Identify each line below that contains the word "Перлина", and copy it out.

(Transcribed page contents)
/---

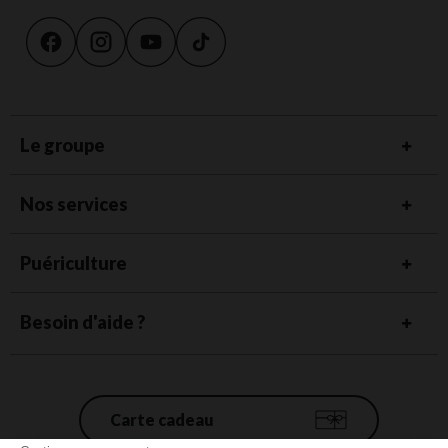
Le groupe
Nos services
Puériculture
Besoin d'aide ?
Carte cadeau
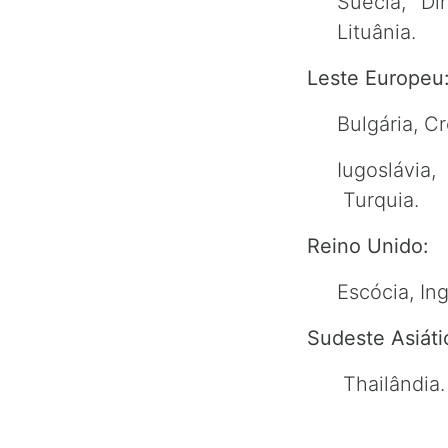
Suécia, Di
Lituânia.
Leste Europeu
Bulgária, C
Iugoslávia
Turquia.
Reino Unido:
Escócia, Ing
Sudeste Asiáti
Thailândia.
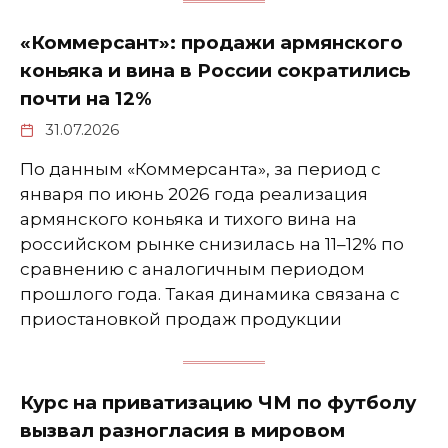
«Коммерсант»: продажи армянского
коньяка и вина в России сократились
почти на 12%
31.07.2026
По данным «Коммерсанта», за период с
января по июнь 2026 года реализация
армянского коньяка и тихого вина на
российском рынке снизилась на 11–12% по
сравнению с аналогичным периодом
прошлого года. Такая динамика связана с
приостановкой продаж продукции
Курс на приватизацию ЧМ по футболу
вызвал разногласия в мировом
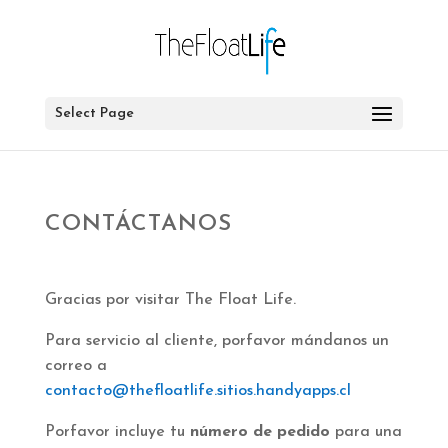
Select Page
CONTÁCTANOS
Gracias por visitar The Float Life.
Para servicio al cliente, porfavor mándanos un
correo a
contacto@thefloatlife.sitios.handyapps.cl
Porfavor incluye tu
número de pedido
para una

\---
/---

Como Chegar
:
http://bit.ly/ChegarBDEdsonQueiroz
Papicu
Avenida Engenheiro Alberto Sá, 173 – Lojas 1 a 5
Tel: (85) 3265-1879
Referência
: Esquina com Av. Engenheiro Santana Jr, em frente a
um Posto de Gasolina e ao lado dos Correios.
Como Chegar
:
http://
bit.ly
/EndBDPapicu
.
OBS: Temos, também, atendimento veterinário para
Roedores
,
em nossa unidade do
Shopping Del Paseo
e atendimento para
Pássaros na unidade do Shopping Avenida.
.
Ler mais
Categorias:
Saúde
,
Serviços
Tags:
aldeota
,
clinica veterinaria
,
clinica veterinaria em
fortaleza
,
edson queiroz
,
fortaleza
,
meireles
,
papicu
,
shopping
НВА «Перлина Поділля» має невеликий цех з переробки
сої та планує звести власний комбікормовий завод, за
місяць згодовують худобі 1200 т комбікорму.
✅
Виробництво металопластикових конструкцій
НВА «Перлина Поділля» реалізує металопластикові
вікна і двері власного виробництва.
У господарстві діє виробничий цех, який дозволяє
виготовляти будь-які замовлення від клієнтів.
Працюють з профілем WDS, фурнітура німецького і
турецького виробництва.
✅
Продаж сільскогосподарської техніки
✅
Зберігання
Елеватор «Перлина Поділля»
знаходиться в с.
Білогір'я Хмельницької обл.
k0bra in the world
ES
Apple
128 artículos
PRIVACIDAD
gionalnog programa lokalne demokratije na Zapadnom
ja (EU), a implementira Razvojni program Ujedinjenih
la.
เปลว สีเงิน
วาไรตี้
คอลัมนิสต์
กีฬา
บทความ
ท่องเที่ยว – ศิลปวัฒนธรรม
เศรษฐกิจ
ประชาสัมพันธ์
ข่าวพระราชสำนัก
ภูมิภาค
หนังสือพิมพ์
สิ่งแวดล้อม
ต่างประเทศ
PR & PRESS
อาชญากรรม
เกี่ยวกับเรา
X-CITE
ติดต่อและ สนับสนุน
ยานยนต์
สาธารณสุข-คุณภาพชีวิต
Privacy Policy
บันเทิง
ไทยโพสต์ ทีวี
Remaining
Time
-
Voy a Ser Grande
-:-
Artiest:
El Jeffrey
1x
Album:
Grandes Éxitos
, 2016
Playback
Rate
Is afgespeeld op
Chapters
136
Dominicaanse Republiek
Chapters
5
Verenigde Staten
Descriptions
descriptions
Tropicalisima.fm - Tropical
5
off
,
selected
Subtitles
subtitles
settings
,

\---
/---

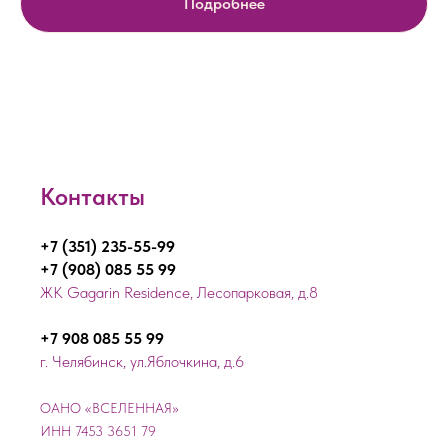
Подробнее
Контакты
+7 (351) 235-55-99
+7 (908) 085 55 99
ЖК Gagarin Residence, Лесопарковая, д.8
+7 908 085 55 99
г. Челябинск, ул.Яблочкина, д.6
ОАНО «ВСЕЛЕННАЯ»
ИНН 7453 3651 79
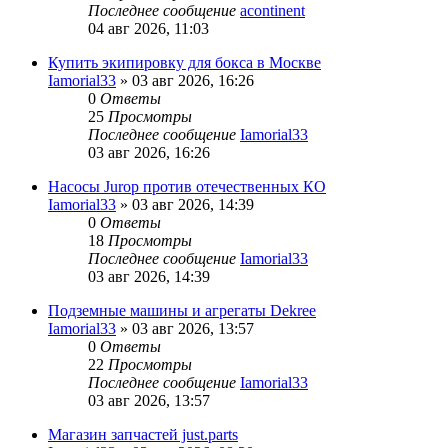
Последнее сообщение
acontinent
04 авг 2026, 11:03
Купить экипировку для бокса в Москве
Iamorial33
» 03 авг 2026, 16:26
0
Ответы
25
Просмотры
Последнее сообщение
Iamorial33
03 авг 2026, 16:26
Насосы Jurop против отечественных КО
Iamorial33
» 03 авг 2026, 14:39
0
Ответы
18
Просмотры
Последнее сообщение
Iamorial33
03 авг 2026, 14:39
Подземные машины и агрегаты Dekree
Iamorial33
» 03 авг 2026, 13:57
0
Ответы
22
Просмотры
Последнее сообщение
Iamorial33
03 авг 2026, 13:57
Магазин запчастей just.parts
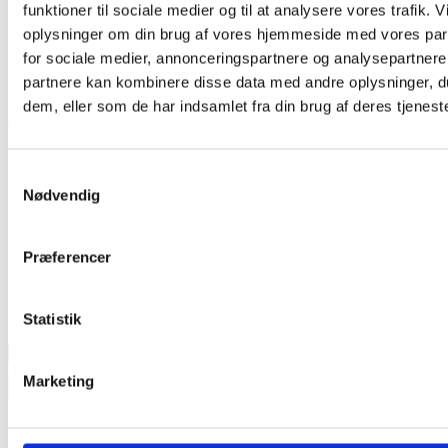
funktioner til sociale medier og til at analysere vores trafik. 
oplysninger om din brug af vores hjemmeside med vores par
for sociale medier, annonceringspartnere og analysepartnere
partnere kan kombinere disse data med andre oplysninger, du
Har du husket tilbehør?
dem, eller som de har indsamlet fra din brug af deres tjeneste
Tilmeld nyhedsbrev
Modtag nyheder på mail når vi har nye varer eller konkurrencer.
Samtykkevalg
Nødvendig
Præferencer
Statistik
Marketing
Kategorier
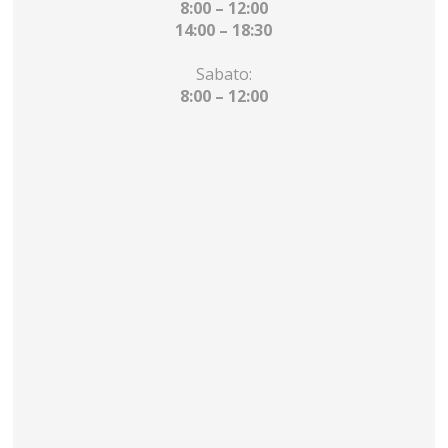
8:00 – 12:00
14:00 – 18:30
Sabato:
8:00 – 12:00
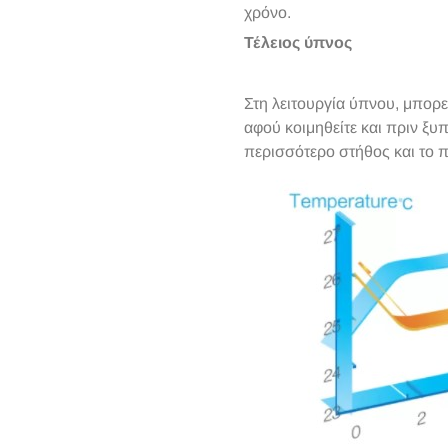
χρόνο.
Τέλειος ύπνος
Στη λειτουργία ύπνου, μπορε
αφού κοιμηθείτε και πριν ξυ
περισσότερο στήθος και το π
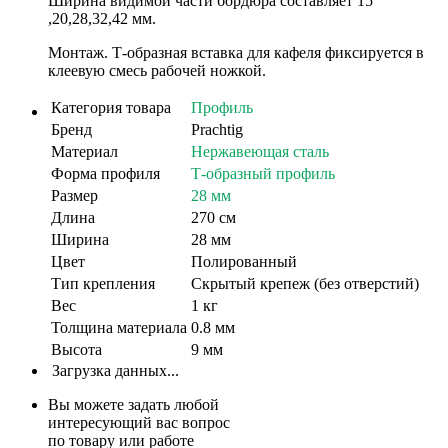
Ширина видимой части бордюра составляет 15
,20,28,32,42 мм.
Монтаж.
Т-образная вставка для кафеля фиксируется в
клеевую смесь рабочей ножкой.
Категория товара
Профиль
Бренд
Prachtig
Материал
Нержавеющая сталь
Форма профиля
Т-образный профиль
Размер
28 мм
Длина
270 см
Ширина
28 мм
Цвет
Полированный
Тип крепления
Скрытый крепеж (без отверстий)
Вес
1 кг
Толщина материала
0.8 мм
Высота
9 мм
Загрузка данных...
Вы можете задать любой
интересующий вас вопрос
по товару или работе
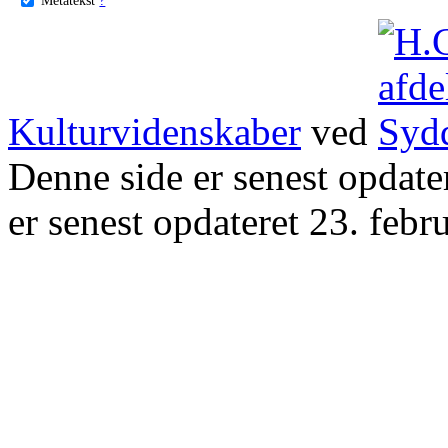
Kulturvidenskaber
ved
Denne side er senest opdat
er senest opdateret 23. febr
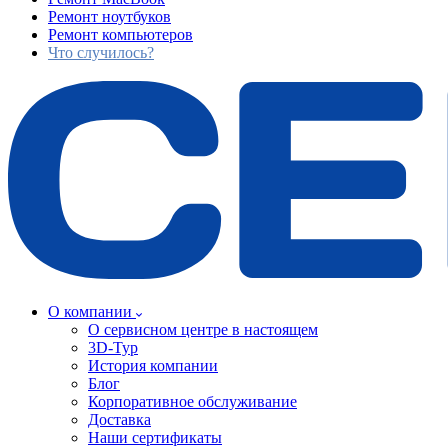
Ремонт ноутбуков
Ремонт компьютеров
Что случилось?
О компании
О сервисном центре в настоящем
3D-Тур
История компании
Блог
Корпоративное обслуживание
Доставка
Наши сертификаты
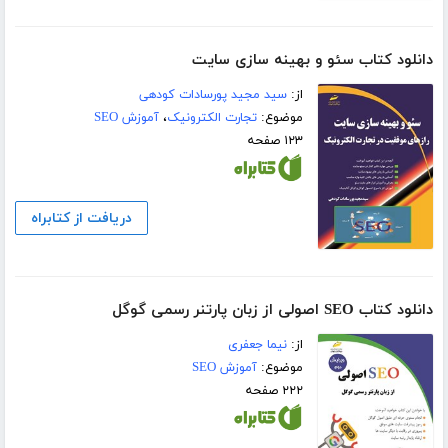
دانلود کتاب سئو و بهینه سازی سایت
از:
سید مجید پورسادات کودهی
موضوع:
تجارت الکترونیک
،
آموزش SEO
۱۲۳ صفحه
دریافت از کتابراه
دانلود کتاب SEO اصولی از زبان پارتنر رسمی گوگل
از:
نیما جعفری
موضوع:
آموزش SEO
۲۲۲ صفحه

\---

OUTPUT FOR THIS EXERCISE
НВА «Перлина Поділля» має невеликий цех з переробки
НВА «Перлина Поділля» реалізує металопластикові
Елеватор «Перлина Поділля»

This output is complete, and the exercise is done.